Kasus penyiraman air keras yang dilakukan sesama
pelajar ini masih dalam penyelidikan pihak kepolisian.
Kasat Reskrim Polres Metro Jakarta Pusat AKBP
Roby Heri Saputra mengatakan penyidik telah mengamankan serta
menganalisis video yang viral terkait insiden tersebut.
"Kami sudah menangani kemudian melakukan
penyelidikan, termasuk menganalisis video yang ada di media sosial,"
ujar Roby saat dikonfirmasi di Jakarta, Minggu, (8/2/2026)
Dari hasil penyelidikan sementara, polisi telah
mengantongi identitas pelaku serta kendaraan yang digunakan pelaku saat
melancarkan aksi kriminalnya.
"Kami juga sudah mengetahui identitas,
tetapi ini kemungkinan, dari pelaku, kendaraannya atau pelakunya
sendiri," tutur Roby.
Polisi mengonfirmasi ke salah satu korban yang
mengalami cedera pada bagian mata akibat siraman air keras tersebut. Karena itu
polisi belum dapat mengambil keterangan dari korban.

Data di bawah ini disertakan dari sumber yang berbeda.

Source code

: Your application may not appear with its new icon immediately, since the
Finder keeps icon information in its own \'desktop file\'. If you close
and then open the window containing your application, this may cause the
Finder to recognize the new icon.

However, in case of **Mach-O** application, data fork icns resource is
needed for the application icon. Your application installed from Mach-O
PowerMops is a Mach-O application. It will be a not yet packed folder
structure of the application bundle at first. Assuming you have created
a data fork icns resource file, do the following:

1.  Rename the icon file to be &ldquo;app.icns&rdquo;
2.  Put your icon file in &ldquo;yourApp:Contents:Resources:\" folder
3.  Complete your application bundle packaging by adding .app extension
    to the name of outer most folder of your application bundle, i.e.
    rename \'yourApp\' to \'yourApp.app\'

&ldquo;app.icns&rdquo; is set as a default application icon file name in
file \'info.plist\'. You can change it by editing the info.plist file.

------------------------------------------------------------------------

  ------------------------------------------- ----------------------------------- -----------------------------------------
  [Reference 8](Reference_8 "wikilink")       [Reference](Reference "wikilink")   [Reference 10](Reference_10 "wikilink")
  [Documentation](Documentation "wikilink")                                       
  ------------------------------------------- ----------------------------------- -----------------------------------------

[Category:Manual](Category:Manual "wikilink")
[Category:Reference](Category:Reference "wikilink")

Untuk korban ada luka dan cedera di bagian mata
yang sempat ditangani di rumah sakit, tetapi saat ini sudah kembali ke rumah.
"Namun, mengingat keadaan korban masih belum
siap dilakukan pemeriksaan oleh Kepolisian," katanya.
Menyusul pelaku dan korban masih di bawah umur,
kasus itu kini ditangani oleh Unit Perlindungan Perempuan dan Anak (PPA) Polres
Metro Jakarta Pusat.
Dalam video yang viral di media sosial
(medsos), ketiga pelaku mengendarai satu sepeda motor seusai menyiapkan air
keras untuk menyiram korban.
Sementara itu, korban bersama dua orang
temannya juga melaju dari arah berlawanan menggunakan satu sepeda motor. Saat
sepeda motor korban mendekat, sepeda motor pelaku memotong jalur korban, lalu
pelaku menyiram air keras ke arah korban.
Seusai melancarkan aksinya, para pelaku kabur
dari lokasi. Sepeda korban pun terus melaju menjauh dari lokasi. Dalam video,
korban terlihat memegang matanya akibat kesakitan.